*** Supplied records ***

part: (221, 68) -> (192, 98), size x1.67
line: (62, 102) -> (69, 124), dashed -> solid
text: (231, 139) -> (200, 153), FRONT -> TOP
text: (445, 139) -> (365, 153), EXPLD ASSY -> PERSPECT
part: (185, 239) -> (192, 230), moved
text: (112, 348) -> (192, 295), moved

*** End of Supplied records ***
*** Supplied records ***

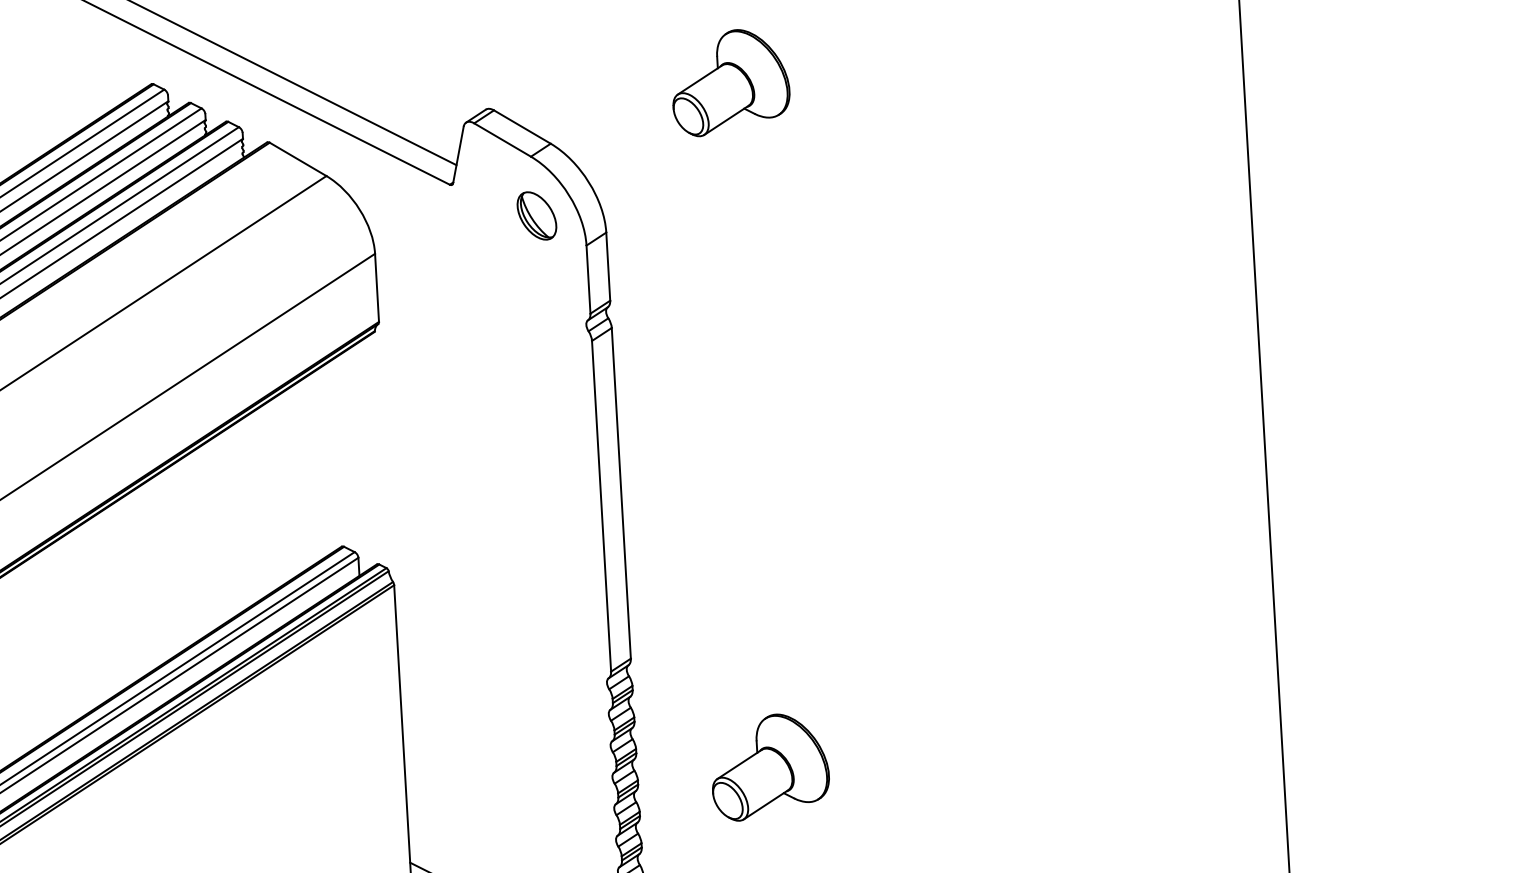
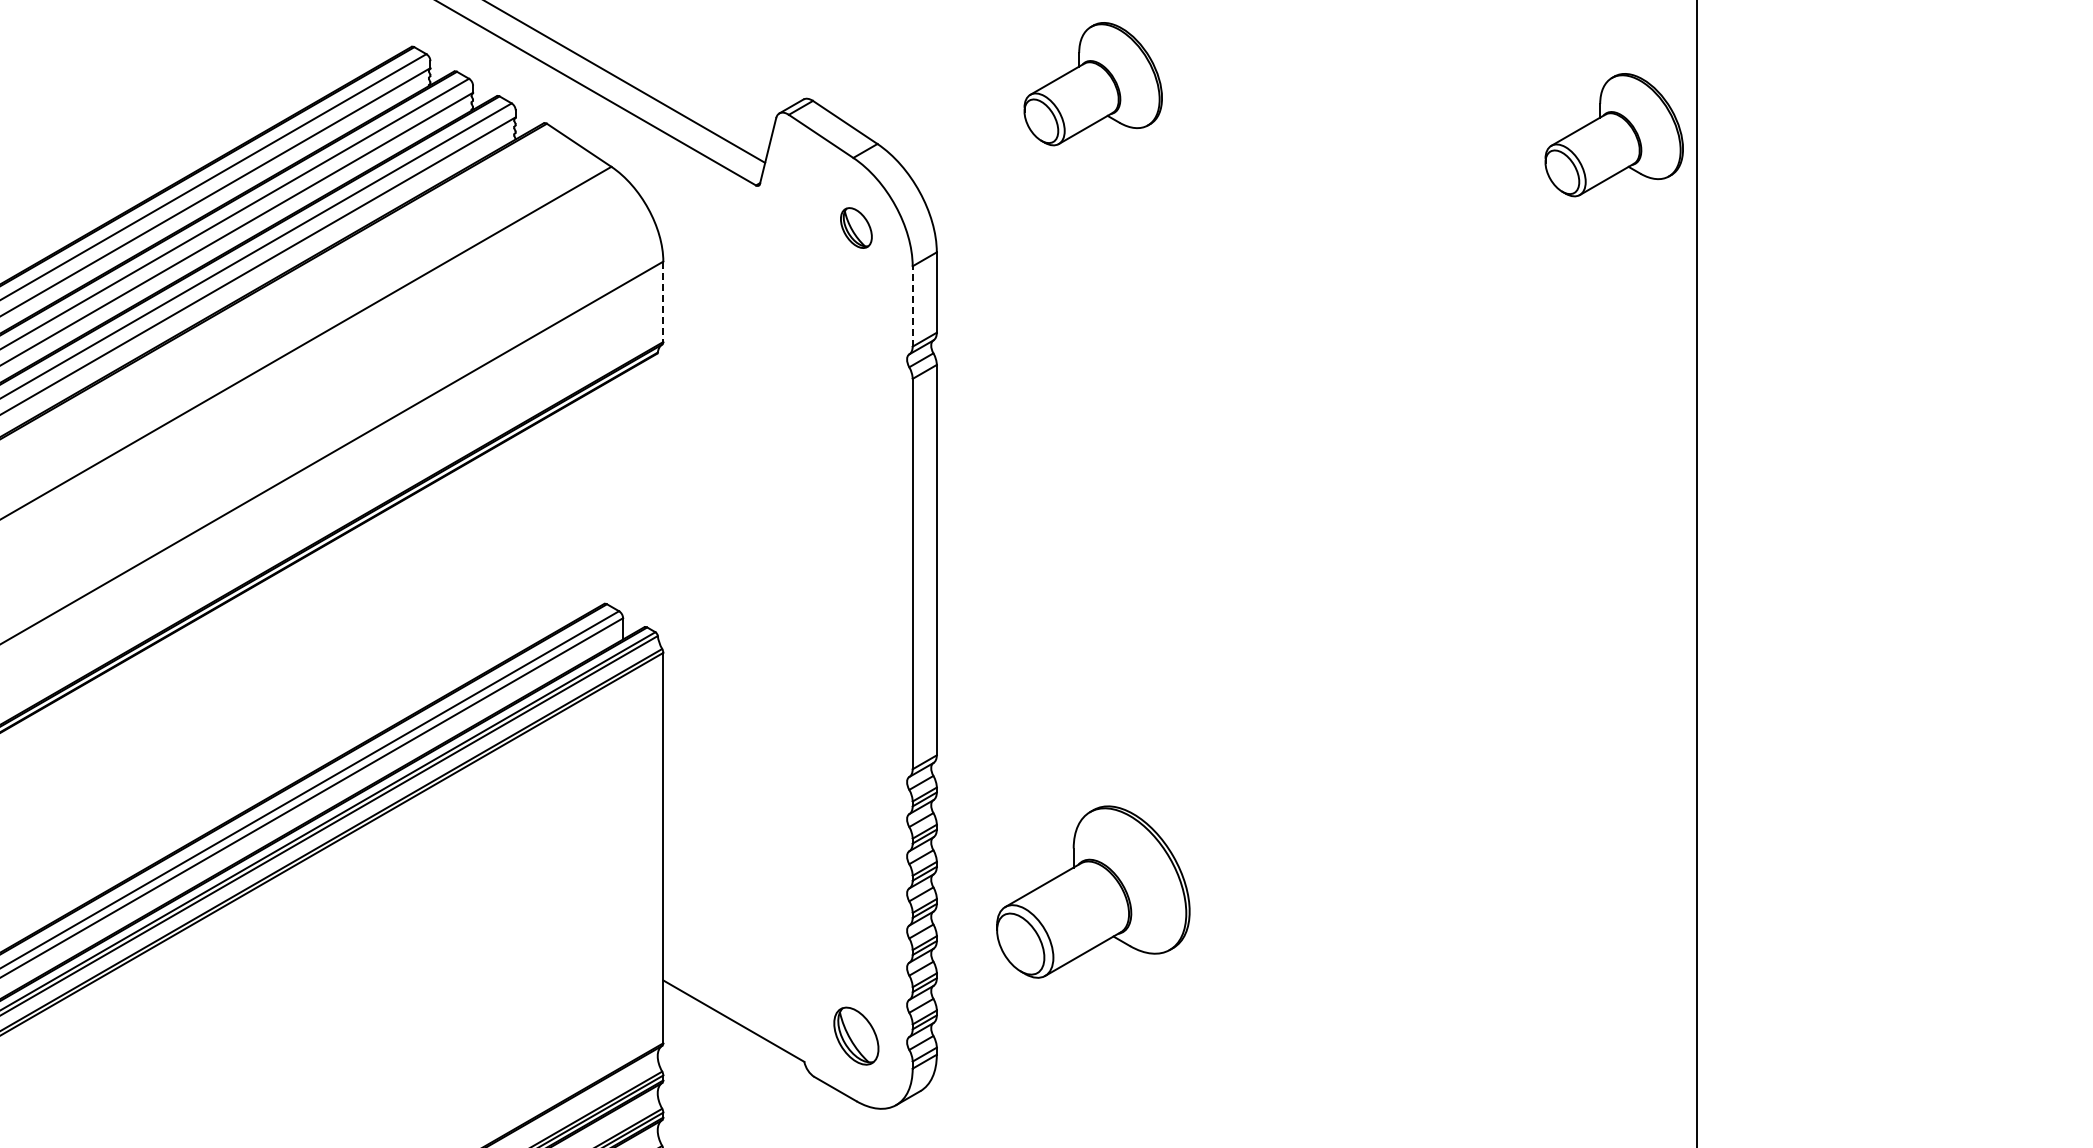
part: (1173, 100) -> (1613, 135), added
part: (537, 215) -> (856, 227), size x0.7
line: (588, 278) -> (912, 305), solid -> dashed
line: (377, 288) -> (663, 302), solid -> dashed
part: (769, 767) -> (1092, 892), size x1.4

*** End of Supplied records ***

Your instructions: Copy the entries above exactly, but only from the line holding "part: (221, 68) -> (192, 98), size x1.67" through the line holding "text: (112, 348) -> (192, 295), moved", both included.

Result of the task:
part: (221, 68) -> (192, 98), size x1.67
line: (62, 102) -> (69, 124), dashed -> solid
text: (231, 139) -> (200, 153), FRONT -> TOP
text: (445, 139) -> (365, 153), EXPLD ASSY -> PERSPECT
part: (185, 239) -> (192, 230), moved
text: (112, 348) -> (192, 295), moved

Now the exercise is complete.